Возможно, в миролюбии Эразма кроется причина, по которой он не раз призывал друга к сдержанности во время конфликта с Генрихом VIII. Мор, будучи королевским лорд-канцлером (премьер-министром), защищал старинные институции и отказался присягать королю, отдалившемуся от римской церкви. В результате он был арестован, обвинен, приговорен к смерти и обезглавлен; позже церковь канонизировала его под именем святого Томаса Мора[147]
.А что же Эразм? Сохранилась всего одна письменная реплика Эразма, относящаяся к периоду опалы Мора: «Если бы только Мор не ввязывался в это опасное дело и оставил теологические вопросы теологам!»[148]
Биографы Эразма комментируют этот факт не без смущения. Хёйзинга спрашивает, не могли ли «от нас ускользнуть» высказывания, свидетельствующие о более чутком отношении Эразма к Мору. Очень по-английски звучит комментарий Питера Акройда[149]: «Возможно, эти слова менее сочувственны, чем требовали обстоятельства, но они показывают, сколь велика на деле была дистанция, разделявшая Мора и его старинного друга-гуманиста».Прежде всего они показывают, что Эразм прислушивался к тому, что говорил мозг, а не сердце, — и еще раз ставят проблему страсти и разума. Проблему эту, кстати, поставил сам Эразм — точнее, Стультиция. «Юпитер» пожелал сделать унылую жизнь людей более светлой и поэтому «в гораздо большей мере одарил их чувством, нежели разумом: можно сказать, что первое относится ко второму, как унция к грану. Сверх того, он заточил разум в тесном закутке черепа, а все остальное тело обрек волнению страстей. Далее, он подчинил его двум жесточайшим тиранам: во-первых, гневу, засевшему, словно в крепости, в груди человека, в самом сердце, источнике нашей жизни, и, во-вторых, похоти, которая самовластно правит нижней половиной»[150]

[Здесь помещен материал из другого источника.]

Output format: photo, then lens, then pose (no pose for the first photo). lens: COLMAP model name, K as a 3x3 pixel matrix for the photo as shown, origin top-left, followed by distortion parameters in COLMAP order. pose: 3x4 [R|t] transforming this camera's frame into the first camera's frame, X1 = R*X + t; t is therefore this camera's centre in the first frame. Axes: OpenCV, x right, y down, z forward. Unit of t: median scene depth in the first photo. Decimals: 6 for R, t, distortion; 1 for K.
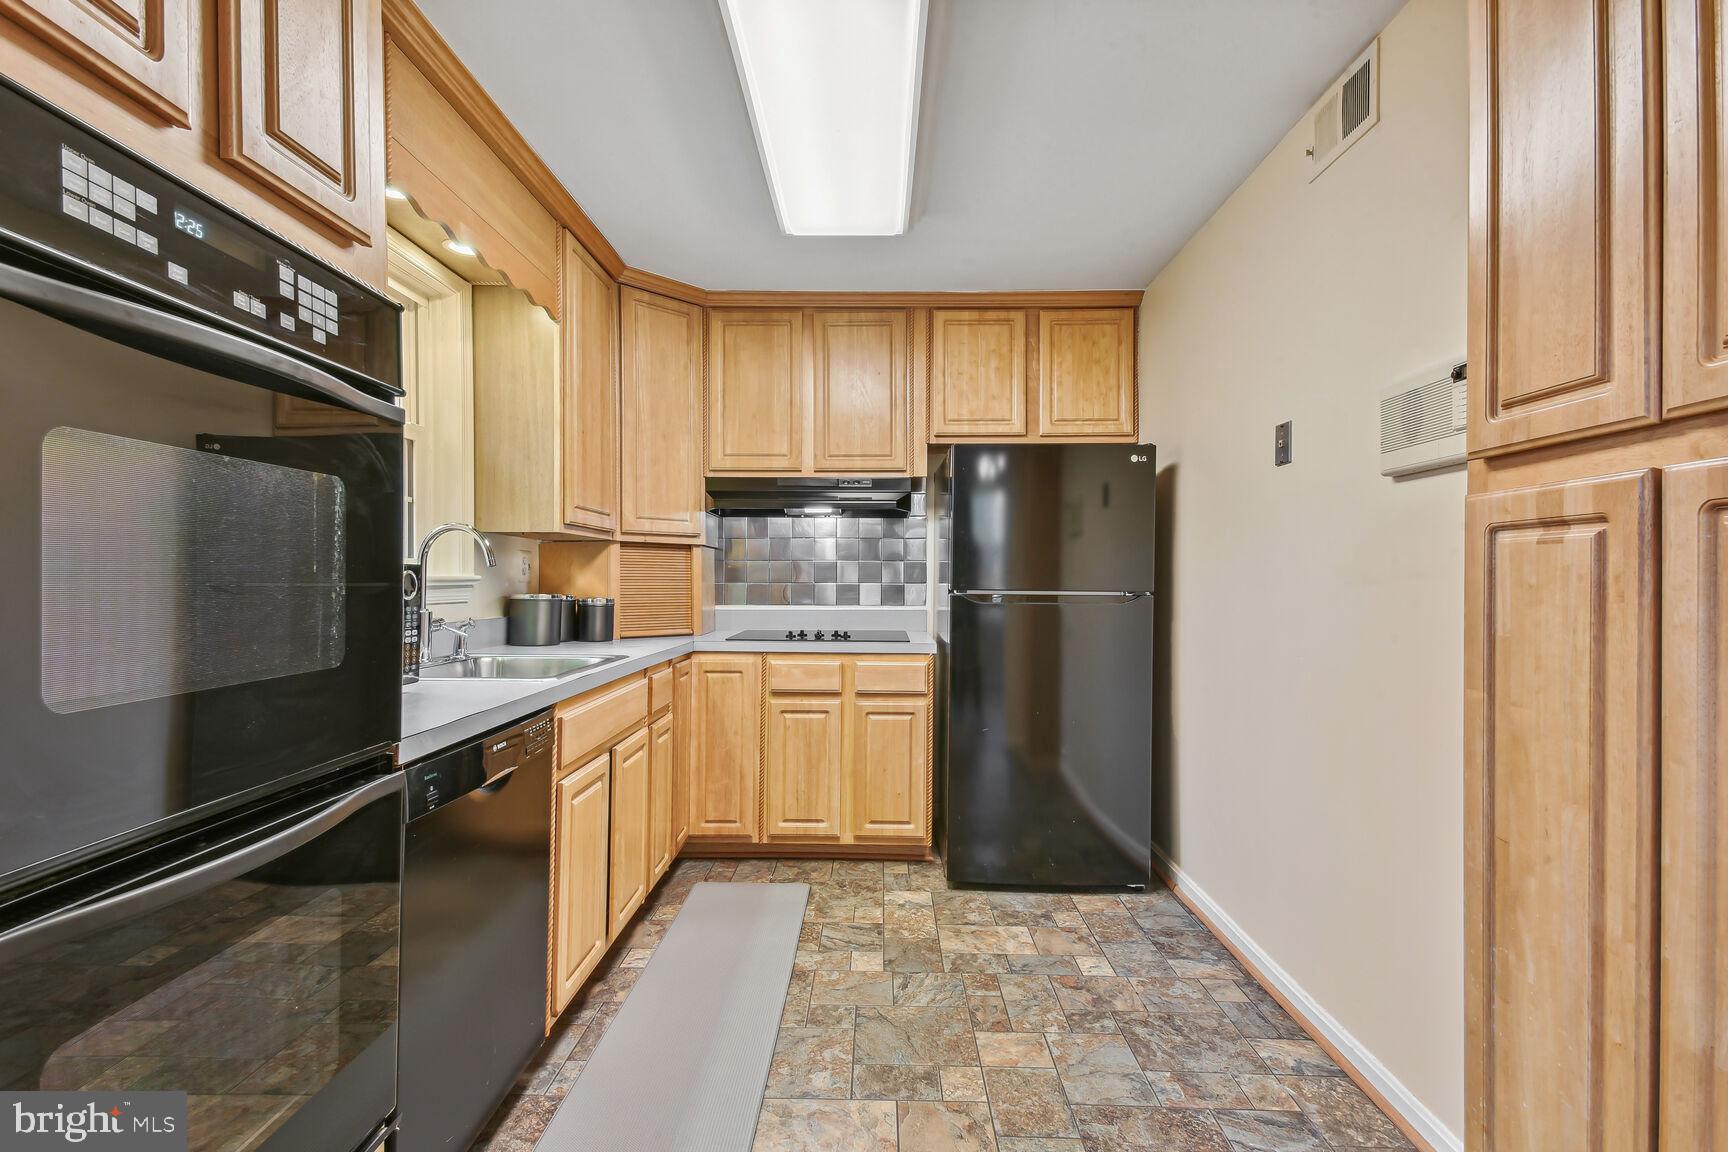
lens RADIAL K [[804.0, 0, 865.8], [0, 804.0, 581.3], [0, 0, 1]] dist [0.040981, -0.020555]
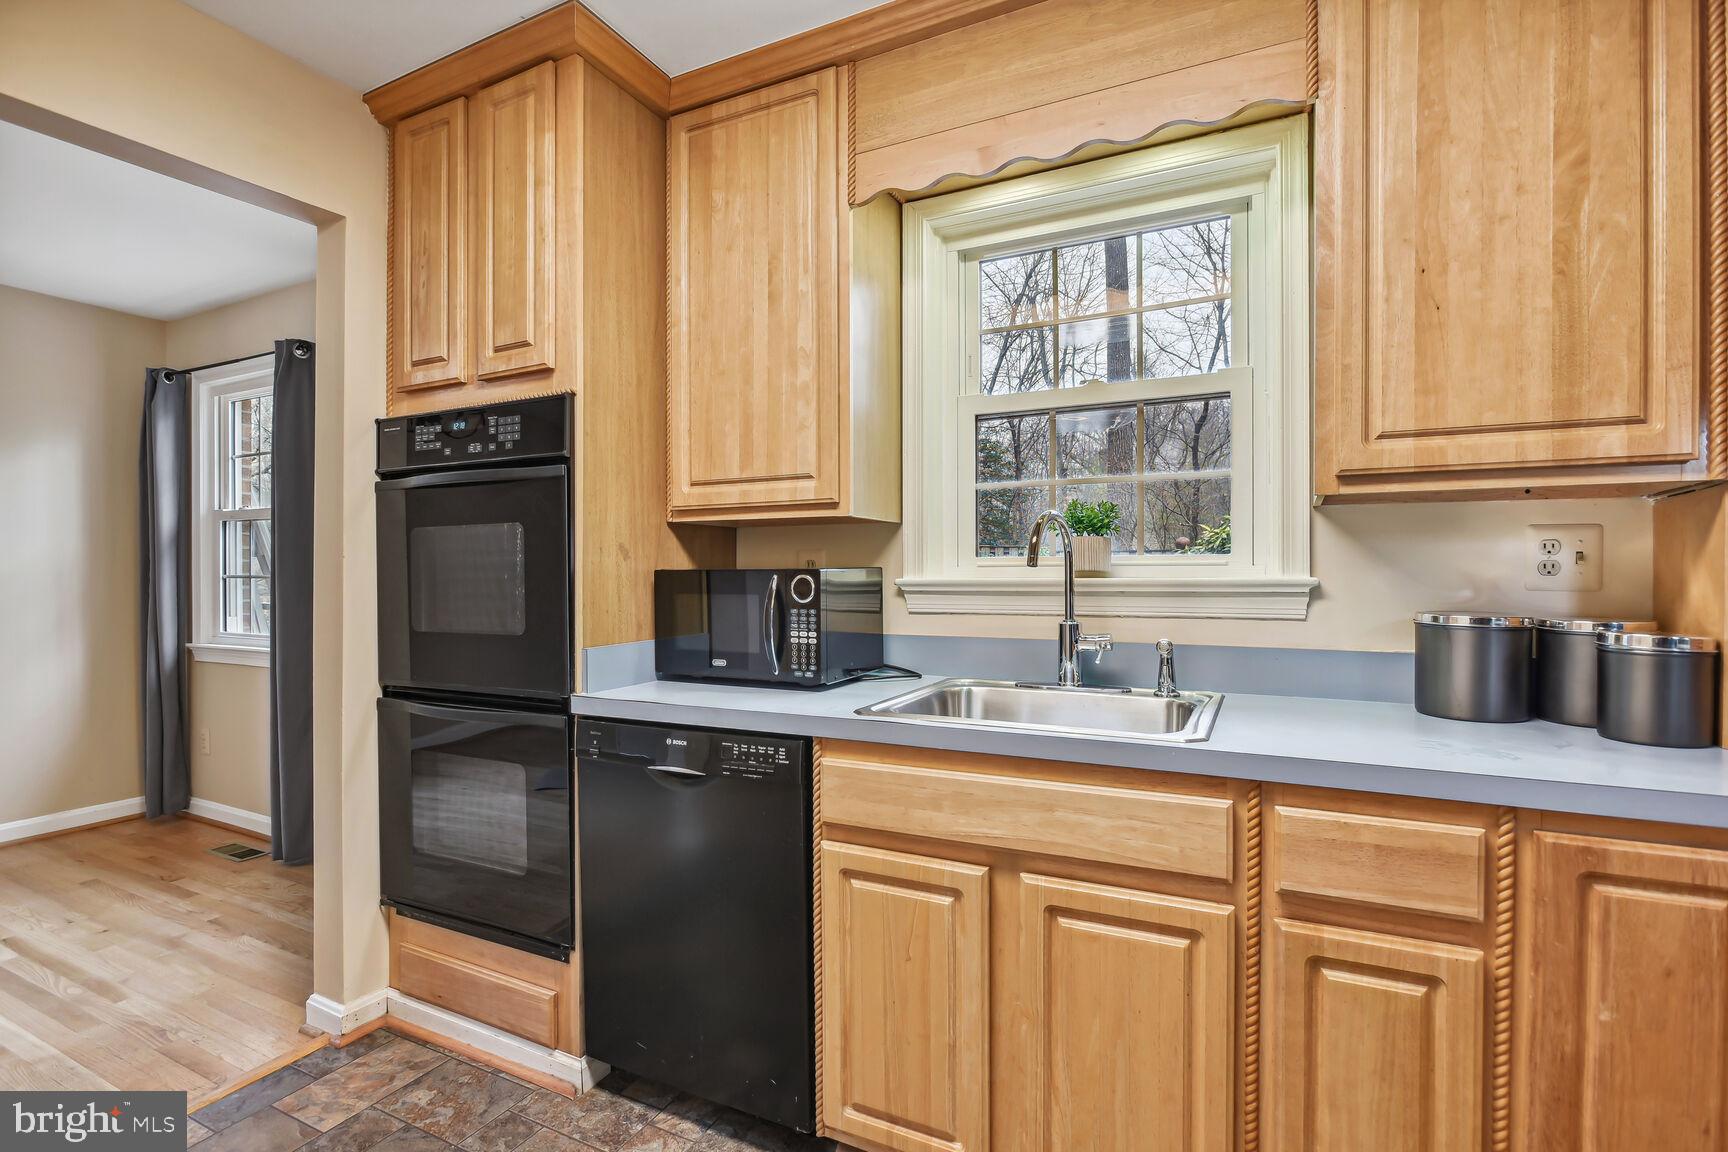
lens RADIAL K [[832.7, 0, 864.0], [0, 832.7, 576.0], [0, 0, 1]] dist [0.000132, 0.000023]
pose [[-0.459282, 0.007312, -0.888261, 0.565775], [-0.002405, 0.999952, 0.009475, -0.034960], [0.888287, 0.006488, -0.459242, 2.446038]]
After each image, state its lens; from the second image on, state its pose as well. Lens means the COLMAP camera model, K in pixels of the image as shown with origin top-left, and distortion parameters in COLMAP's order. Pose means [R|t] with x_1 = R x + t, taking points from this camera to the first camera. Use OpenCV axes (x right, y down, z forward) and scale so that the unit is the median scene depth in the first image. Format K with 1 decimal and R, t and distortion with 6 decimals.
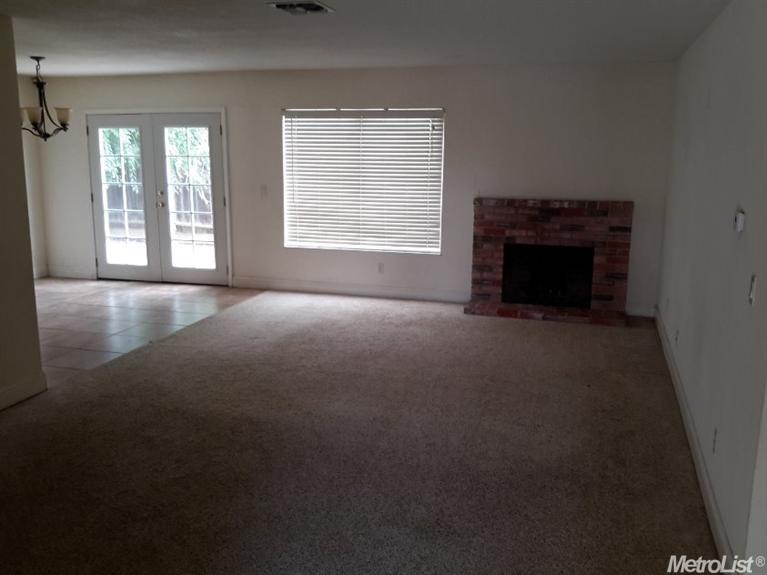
lens RADIAL K [[716.9, 0, 383.5], [0, 716.9, 287.5], [0, 0, 1]] dist [0.191400, -0.499964]
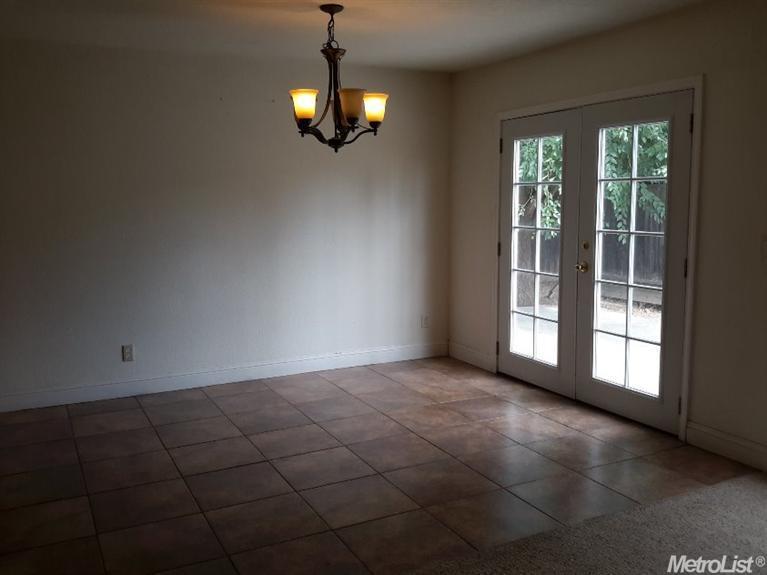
lens RADIAL K [[716.9, 0, 383.5], [0, 716.9, 287.5], [0, 0, 1]] dist [0.191400, -0.499964]
pose [[0.677047, 0.087172, -0.730759, 0.002892], [-0.134058, 0.990955, -0.005993, -0.078069], [0.723627, 0.102022, 0.682610, 0.536473]]
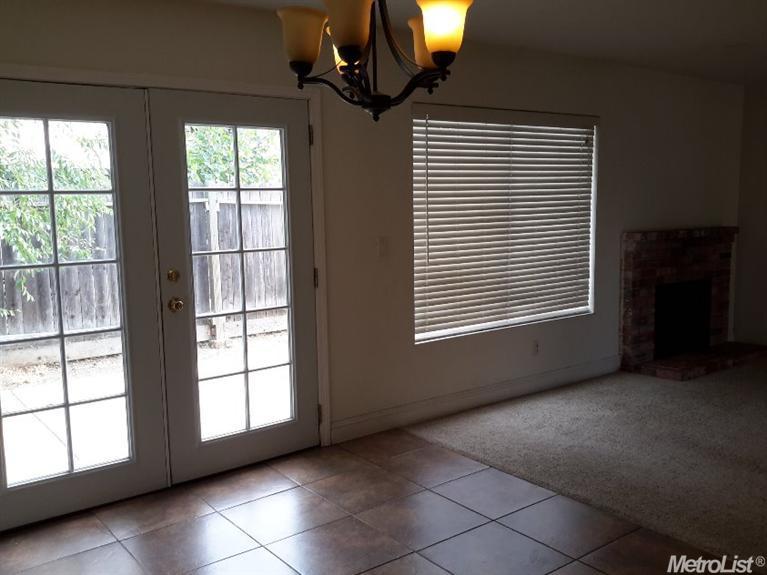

. Здесь мы как будто слышим предшественника критического рационализма. В одном из своих диалогов Эразм прямо рекомендует полагаться на разум, а не на чувства. «Что постановит страсть, то непродолжительно, мимолетно; что определит разум, в том век не раскаешься»[151].В этой установке заключается также глубинная причина конфликта Эразма с Мартином Лютером. Стефан Цвейг, чей пафос временами заглушает суть его утверждений, прибегает для описания этого конфликта к впечатляющим антитезам:
По всей своей сути, по плоти и крови, духовной организации и житейскому поведению, от поверхности кожи до сокровеннейшего нерва они [Эразм и Лютер] принадлежат к разным, рожденным для противоборства типам: миролюбие против фанатизма, разум против страсти, культура против могучей силы, мировое гражданство против национализма, эволюция против революции[152]
.Эразм и Лютер никогда не виделись. Тем не менее Эразм долгое время устно и письменно поддерживал Лютера, который был моложе его на 15 лет. Их считали союзниками в борьбе против тогдашней окаменелой, коррумпированной церкви.
Когда в 1524–1526 гг. дело дошло до открытого противостояния, вылившегося в полемические сочинения о свободной и несвободной воле, Эразм не проявил особой твердости. Он вообще неохотно включался в прямой конфликт. Лютер точно уловил суть характера Эразма, написав ему в 1524 г.: «Оставайся, если тебе нравится, тем, кем, по твоим словам, ты всегда хотел быть: всего лишь зрителем нашей трагедии». Как знать: может быть, «всего лишь» зритель был на деле неравнодушным зрителем?